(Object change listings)
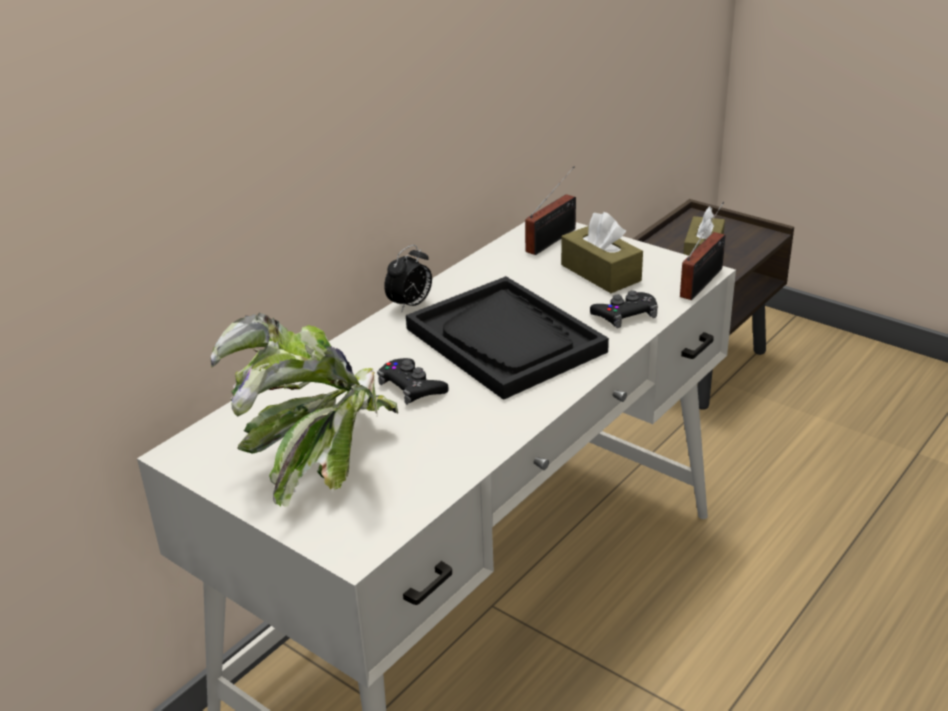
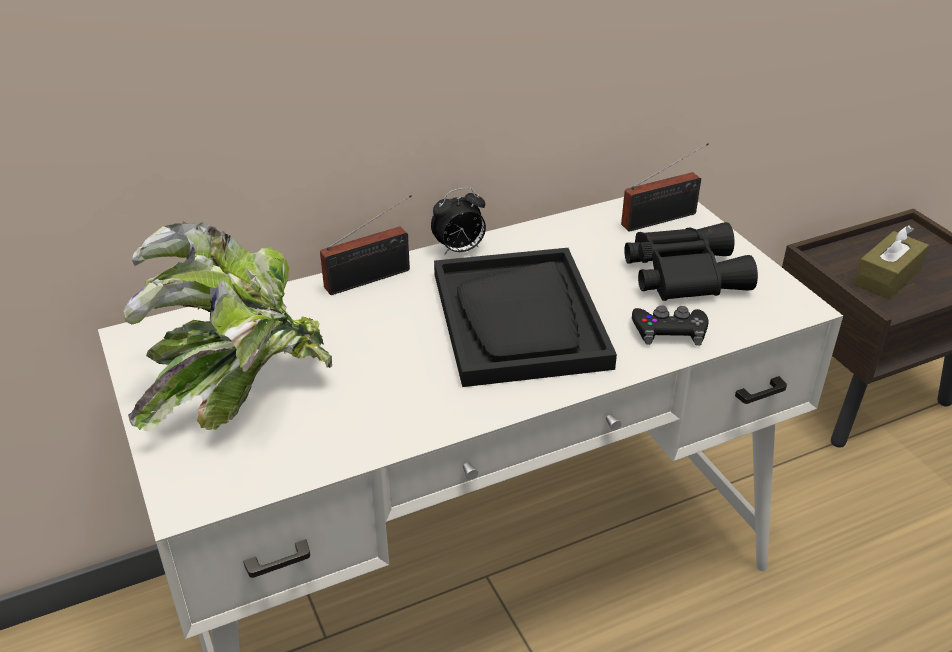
camera: 25 degrees right, 5 degrees up
(411, 387) = (386, 341): black game controller -> none
(600, 273) = (682, 273): brown tissue box -> black binoculars
(704, 281) = (793, 318): radio -> radio (372, 278)

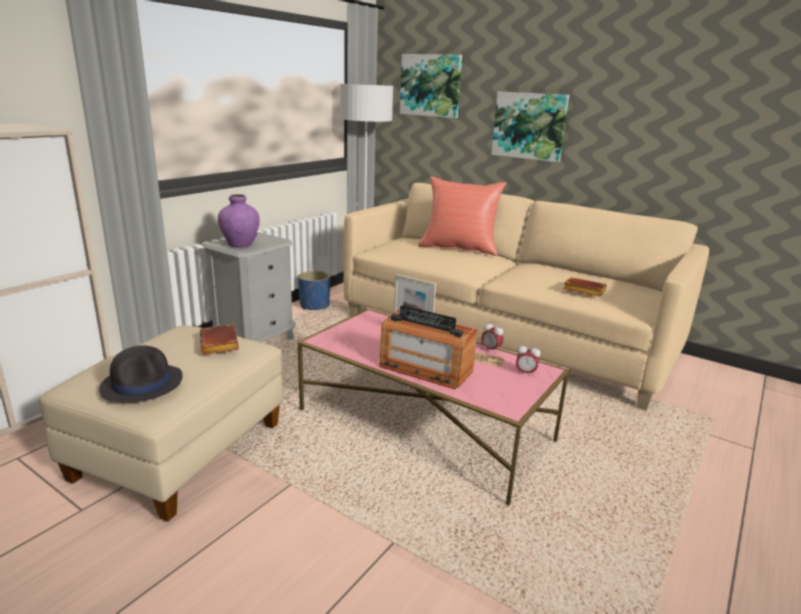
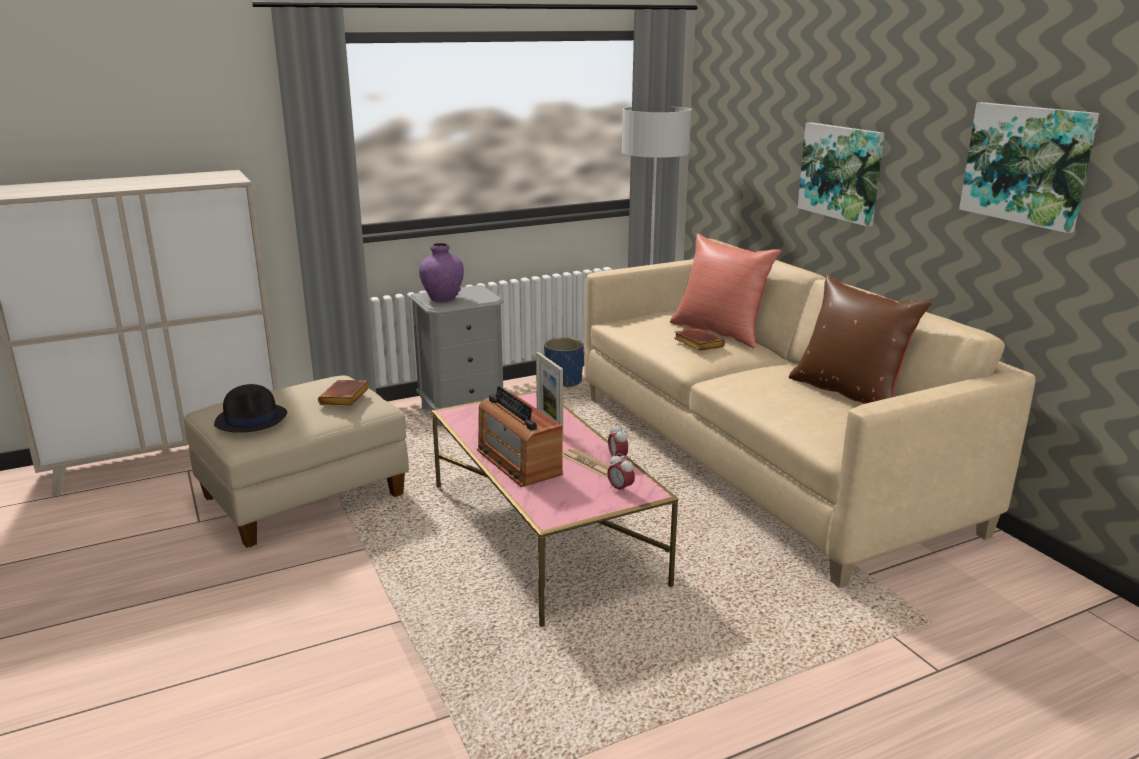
camera: 30 degrees right, 0 degrees up
(431, 85) = (743, 109): picture -> picture (1027, 164)
(582, 290) = (795, 409): brown book -> brown book (696, 344)
(592, 276) = (849, 393): none -> brown pillow

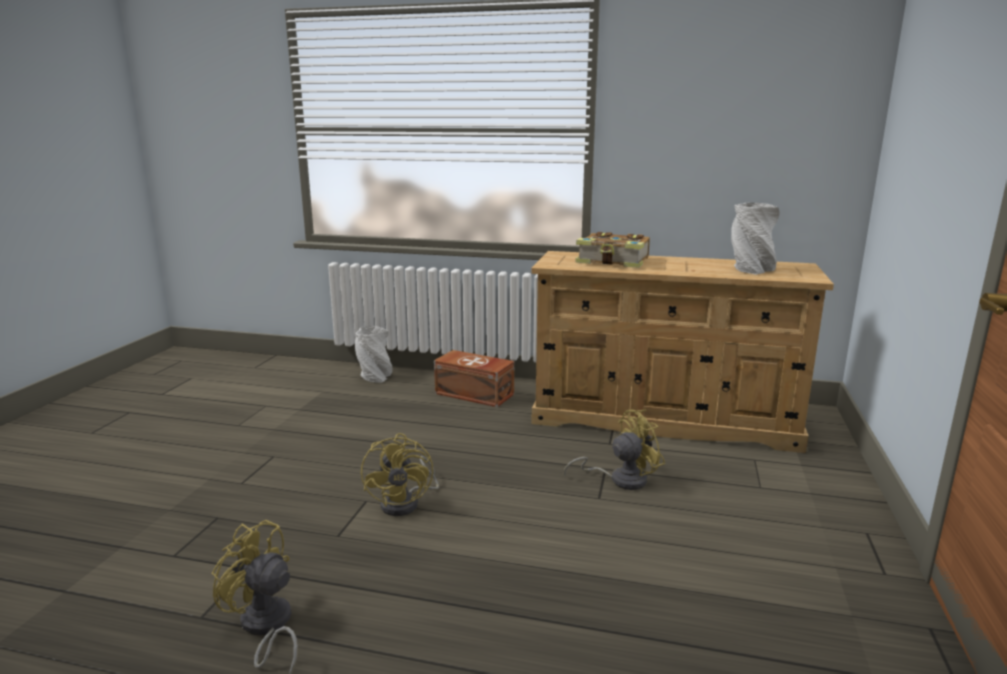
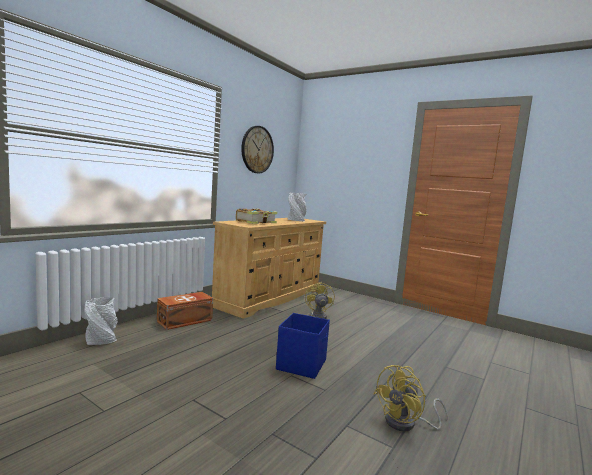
camera: 70 degrees left, 10 degrees down
(406, 503) = (302, 364): yellow fan -> blue storage box
(709, 105) = (257, 149): none -> wall clock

— WHAT IS NEEDED —
Using the records above, please repeat the line with "camera: 70 degrees left, 10 degrees down" and every line after it exactly, and give no other text.

— EXERCISE RESULT —
camera: 70 degrees left, 10 degrees down
(406, 503) = (302, 364): yellow fan -> blue storage box
(709, 105) = (257, 149): none -> wall clock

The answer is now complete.